10

I am using pythons bz2 module to generate (and compress) a large jsonl file (bzip2 compressed 17GB).

However, when I later try to decompress it using pbzip2 it only seems to use one CPU-core for decompression, which is quite slow.

When i compress it with pbzip2 it can leverage multiple cores on decompression. Is there a way to compress within python in the pbzip2-compatible format?

import bz2,sys
from Queue import Empty
#...
compressor = bz2.BZ2Compressor(9)
f = open(path, 'a')

    try:
        while 1:
            m = queue.get(True, 1*60)
            f.write(compressor.compress(m+"\n"))
    except Empty, e:
        pass
    except Exception as e:
        traceback.print_exc()
    finally:
        sys.stderr.write("flushing")
        f.write(compressor.flush())
        f.close()
worenga
  • 5,776
  • 2
  • 28
  • 50
  • From what I've read parallelizing disk I/O is a [bad idea](https://stackoverflow.com/a/1993707/3727854). That being said [this answer may be relevant](https://stackoverflow.com/a/42012661/3727854) to this question. – James Draper Sep 19 '17 at 18:32
  • 1
    @JamesDraper disk I/O won't be the limiting factor though ... bzip computations are slow – o11c Sep 19 '17 at 19:03
  • 1
    @worenga Note that jsonl is a dangerous format if you might ever use top-level numbers, since they are prone to truncation. Json-seq fixes that problem by mandating an error. – o11c Sep 19 '17 at 19:05
  • Is there a reason you're using `BZ2Compressor` rather than `BZ2File`? – o11c Sep 19 '17 at 19:26
  • @o11c BZ2File does not support mode 'a'. – worenga Sep 19 '17 at 20:55
  • @worenga Ooh, didn't realize you were stuck on python2. Still, when you pass an existing file object, that's irrelevant. – o11c Sep 19 '17 at 23:20

2 Answers2

5

A pbzip2 stream is nothing more than the concatenation of multiple bzip2 streams.

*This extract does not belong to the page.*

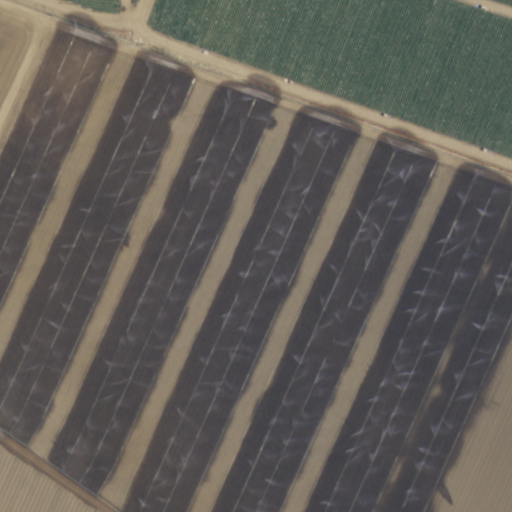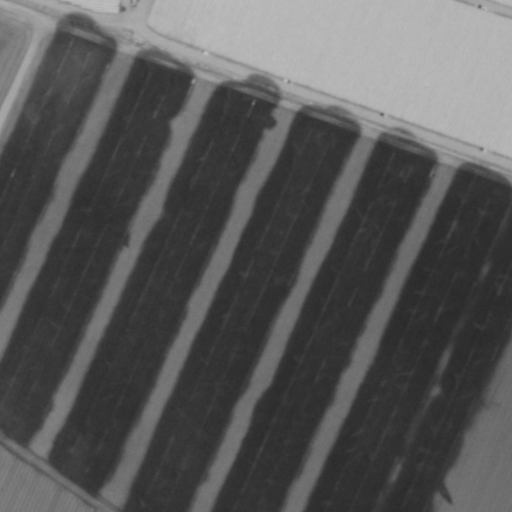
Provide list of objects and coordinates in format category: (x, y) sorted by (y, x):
road: (107, 14)
crop: (256, 256)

An example using the shell:

bzip2 < /usr/share/dict/words > words_x_1.bz2
cat words_x_1.bz2{,,,,,,,,,} > words_x_10.bz2
time bzip2 -d < words_x_10.bz2 > /dev/null
time pbzip2 -d < words_x_10.bz2 > /dev/null

I've never used python's bz2 module, but it should be easy to close/reopen a stream in 'a'ppend mode, every so-many bytes, to get the same result. Note that if BZ2File is constructed from an existing file-like object, closing the BZ2File will not close the underlying stream (which is what you want here).

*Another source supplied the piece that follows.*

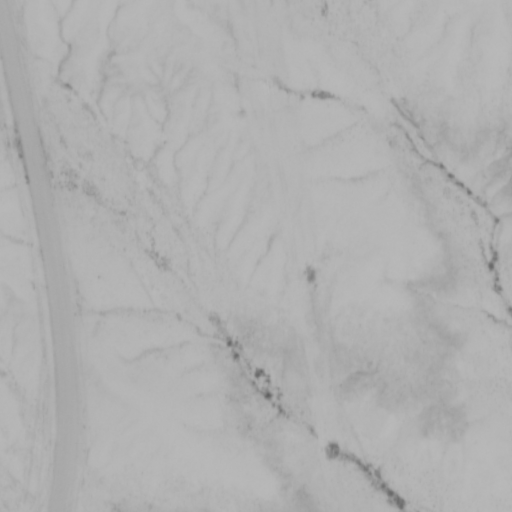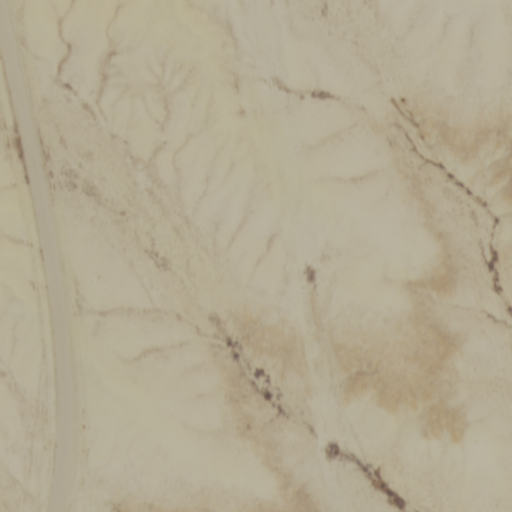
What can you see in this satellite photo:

I haven't measured how many bytes is optimal for chunking, but I would guess every 1-20 megabytes - it definitely needs to be larger than the bzip2 block size (900k) though.

Note also that if you record the compressed and uncompressed offsets of each chunk, you can do fairly efficient random access. This is how the dictzip program works, though that is based on gzip.

o11c
  • 15,265
  • 4
  • 50
  • 75
2

If you absolutely must use pbzip2 on decompression this won't help you, but the alternative lbzip2 can perform multicore decompression of "normal" .bz2 files, such as those generated by Python's BZ2File or a traditional bzip2 command. This avoids the limitation of pbzip2 you're describing, where it can only achieve parallel decompression if the file is also compressed using pbzip2. See https://lbzip2.org/.

As a bonus, benchmarks suggest lbzip2 is substantially faster than pbzip2, both on decompression (by 30%) and compression (by 40%) while achieving slightly superior compression ratios. Further, its peak RAM usage is less than 50% of the RAM used by pbzip2. See https://vbtechsupport.com/1614/.

goodside
  • 4,429
  • 2
  • 22
  • 32